I agree with your description, except won't it be (.25pi radians - x) instead of the other way around? The edge of the width will be the midpoint (.25pi) less the value of x (measured from x=0 to x=x). You are taking the value of x (the far edge of the rectangle) and then subtracting .25pi from that.

 

[Nancyspe]

Also, according to the answer key, the answer was k=0.43 not 1.41421. And you were using the side of the rectangle that I designated as the width, not the length. How do you designate which side is the length? I was calling the x-axis side the length. I'm waiting to hear back from the developer of the problem.

 

[rogerstein]

This is rogerstein responding: I chose to let x be above the midpt of the side (which I call the width, I'll get to that in a moment), and so I subtracted the midpt from it, getting half the width. So the total of the two widths is 4*(x-.25pi). Now, I call it the width because the value is 2* (.955316618-.25 pi) which is .339836909. The other side I call the length because when you plug x=.955316618 into 3 sin(2x) you get 2.828427125, which is considerably longer than .339836909. So 2.828427125 is 2k, and thus k=1.41421356 or the square root of 2.
But there's no need to trust me. One can always very easily check an optimized result in differential calculus by simply using values just above and just below your answer. They should each yield results a tiny bit less extreme than your answer. I did that, and my value for x produced a perimeter a bit longer than the values for x just above it and just below. That's why I'm confident of my answer. If you guys are correct then your perimeter should be greater than mine, which again is 6.336528068. What is the perimeter which you get?

 

[Nancyspe]

I think they are defining k (1/2 the length) to be on the x-axis or what you are calling the width. (I agree, it is the shorter side and therefore the width, but when you initially start the problem, it makes more sense to define the x values as 0.25pi plus or minus k, since we have no idea what the midpoint of the y value would be at that point.) If I assume that fact, then solve for a value of k as you have defined x, I get k=0.955316618 - 0.25pi or 0.169918. Exactly what Galactus and I got. And still not the answer they are giving in the answer key of 0.43.
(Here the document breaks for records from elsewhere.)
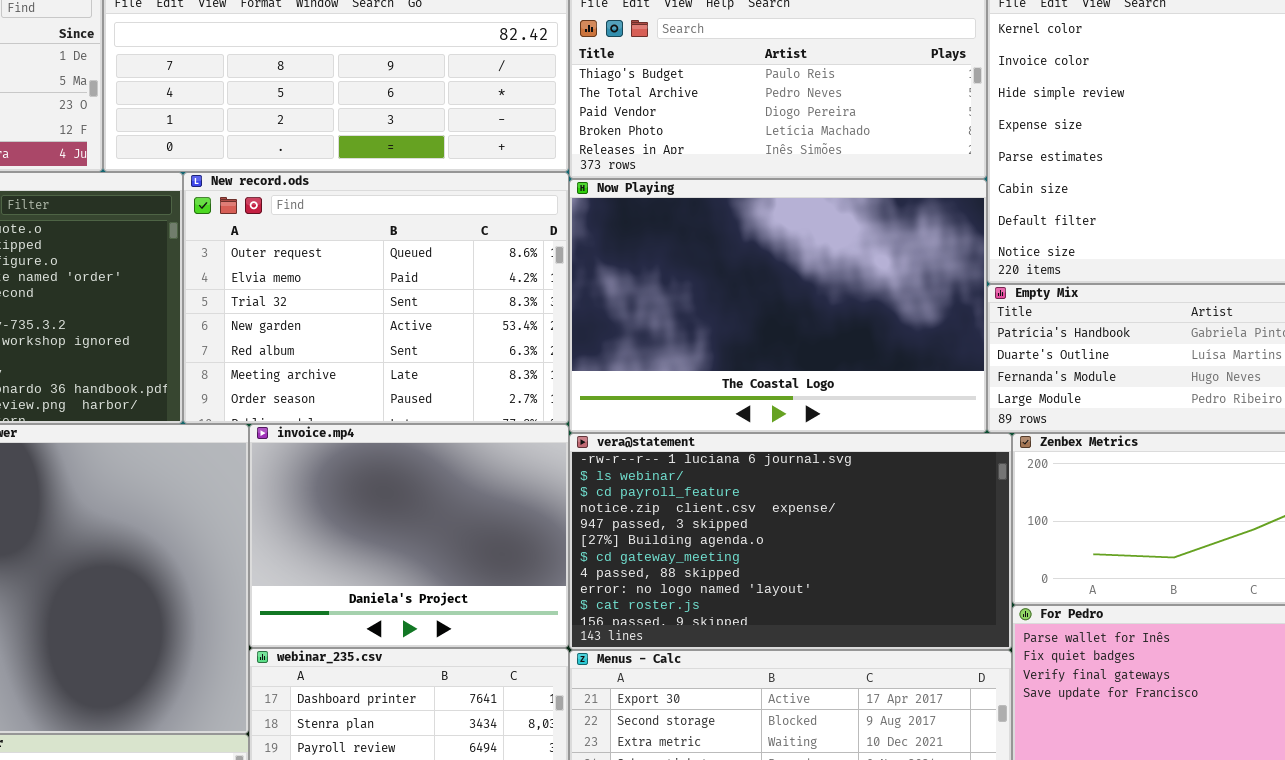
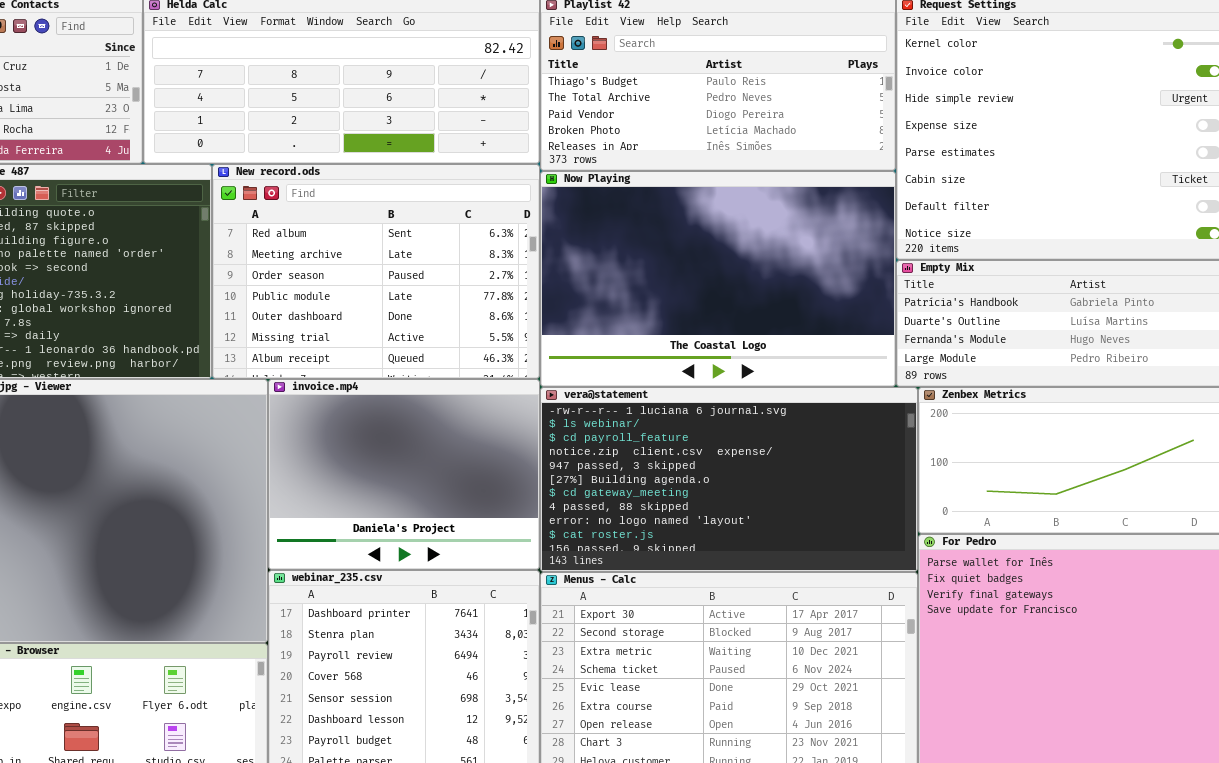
New record.ods: [183,172,569,424] -> [212,164,540,379], scrolled down 4 rows

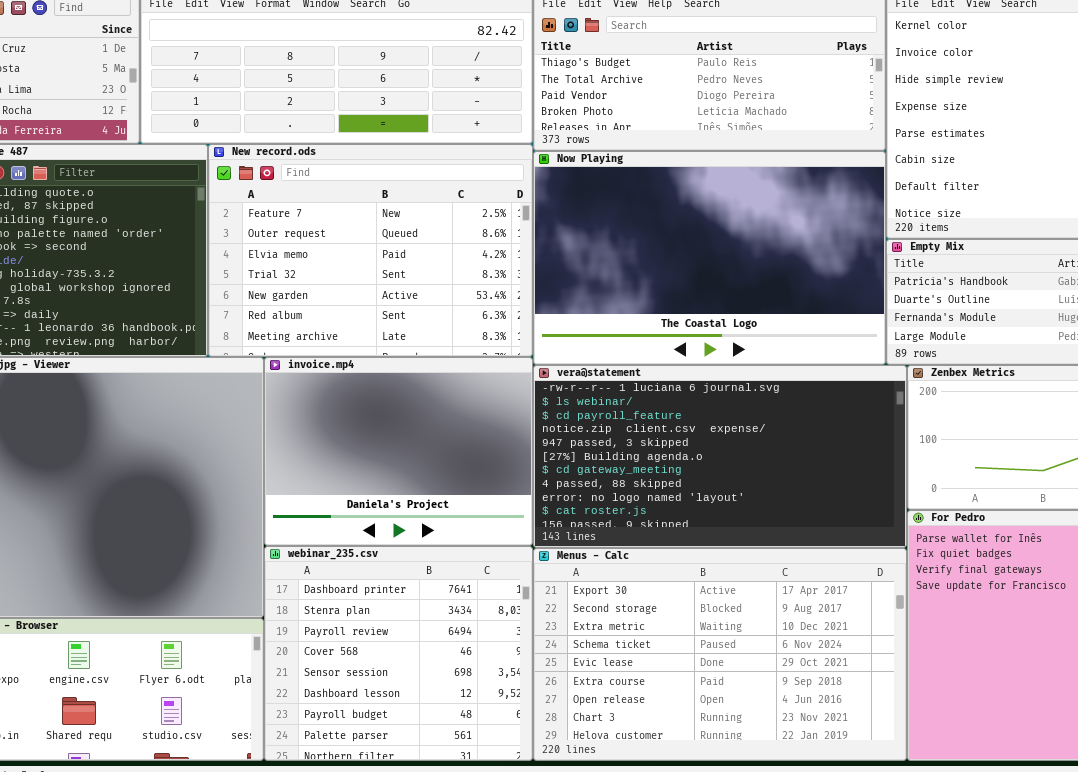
New record.ods: [212,164,540,379] -> [208,144,533,357], scrolled up 5 rows

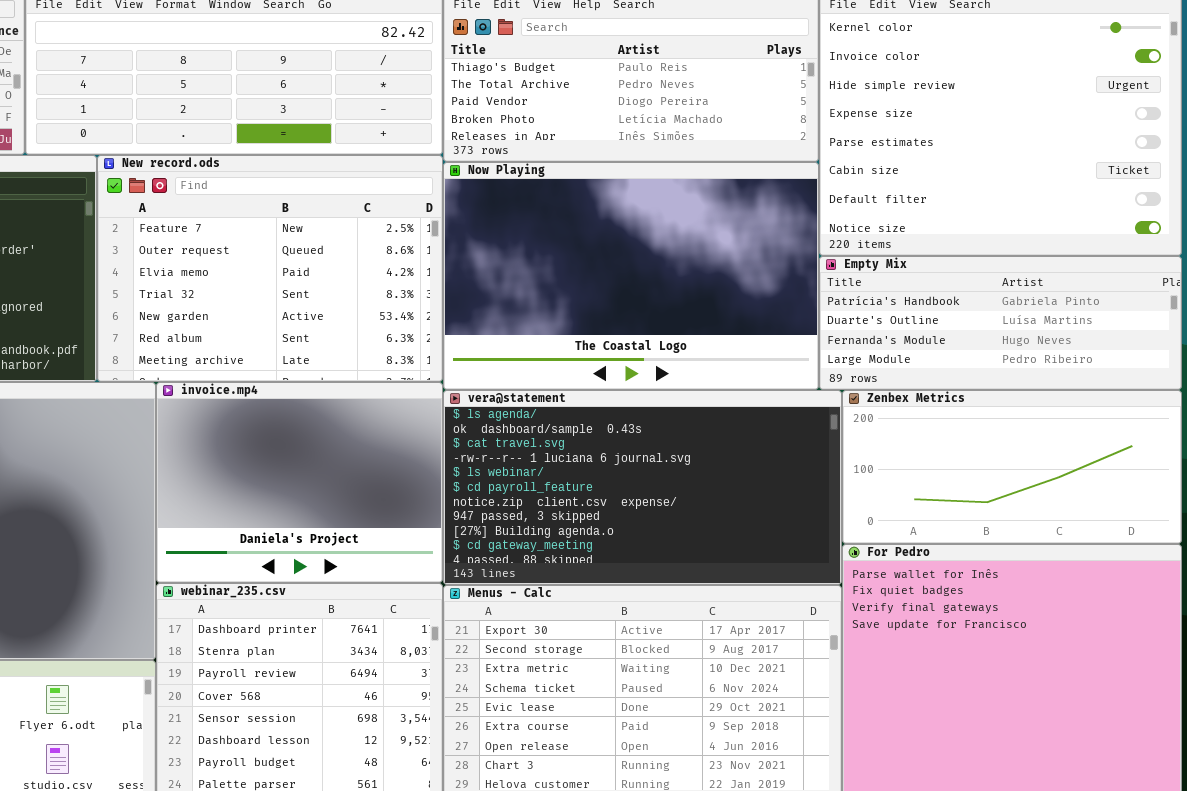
vera@statement: [533,365,907,548] -> [443,390,842,585], scrolled up 3 rows

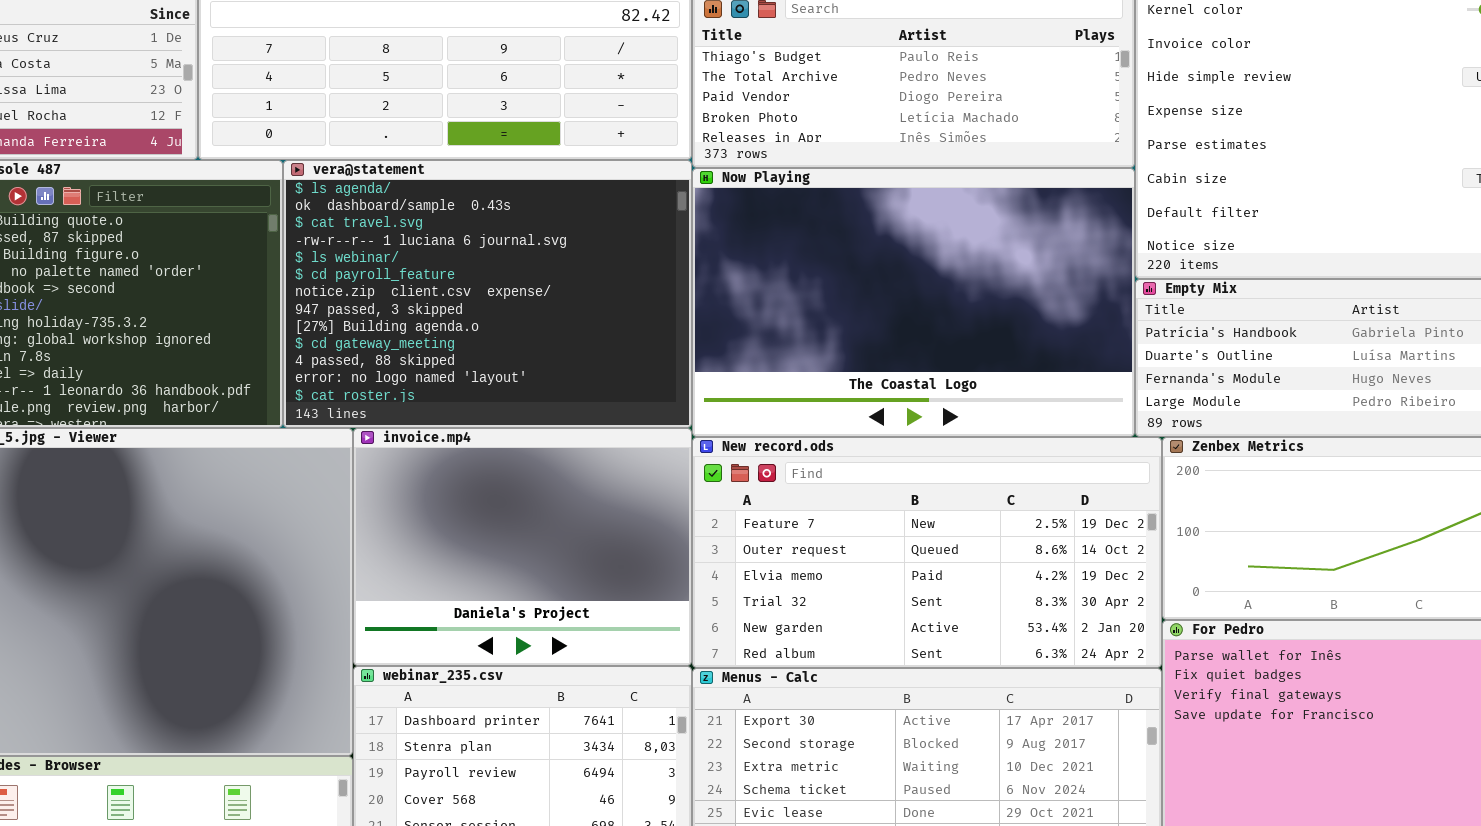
New record.ods: [97,155,443,382] -> [692,437,1162,668], moved, resized
vera@statement: [443,390,842,585] -> [283,160,692,428], moved, resized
Which HAS to be correct, since if you plug in the values of x when k=0.169918, you get a y value of 2.82846, whereas if you plug in their value of k and get x values to use in the function, you get y values that are NOT identical.

So, if I assume that k is on the shorter side, work the problem, and at the end, figure out that the length is the other side and then say aha, I will divide the longer side by 2 to get k, I will get 2.82846/2 or 1.41423, the same answer you got and STILL not the one in the answer key.

HAS to be an error. So actually we all agree! :shock:

 

[Dr. Flim-Flam]

P = 2l + 2w, l = 2k = 3sin(2x), w = Pi/2-2x, P(x) = 6sin(2x)+Pi-4x

P ' (x ) = 12cos(2x)-4, x = .61548, l = 2k = 3sin(2x) = 3sin(2*.61548) = 2.8284, k = sqrt(2)

w = Pi/2-2x = Pi/2 - 2(.61548) = .34, not .43.

Hence Max Perimeter has a length of 2sqrt(2) units and a width of .34 units (about).

 

[skeeter]

so you're making the assumption that k is related to the height rather than x ... then what is the purpose of the author using 2k for the "length" as stated in the original problem? why not just say k = rectangle's height?

 

[Dr. Flim-Flam]

I have no idea. Why not say w = width and l = length? Obviously a red herring.

 

[Dr. Flim-Flam]

I am assuming that we are looking at the graph of 3sin(2x) from 0 to Pi/2.


Then let any point on the graph equal (x,y) = [x, 3sin(2x)]. now we have the length of the rectangle: 3sin(2x).

Symmetry of the sine wave gives the width as Pi/2-2x. The rest is just algebra and a little calculus.

 

[Nancyspe]

Mr. Flim-Flam,

You originally defined 2k = 3sin(2x). Therefore, 2k = 2.82843 and k = 1.41421.

Once again, the same value that all of us have gotten. The only difference is whether you solve for x on the left side of 0.25pi or on the right side of 0.25pi.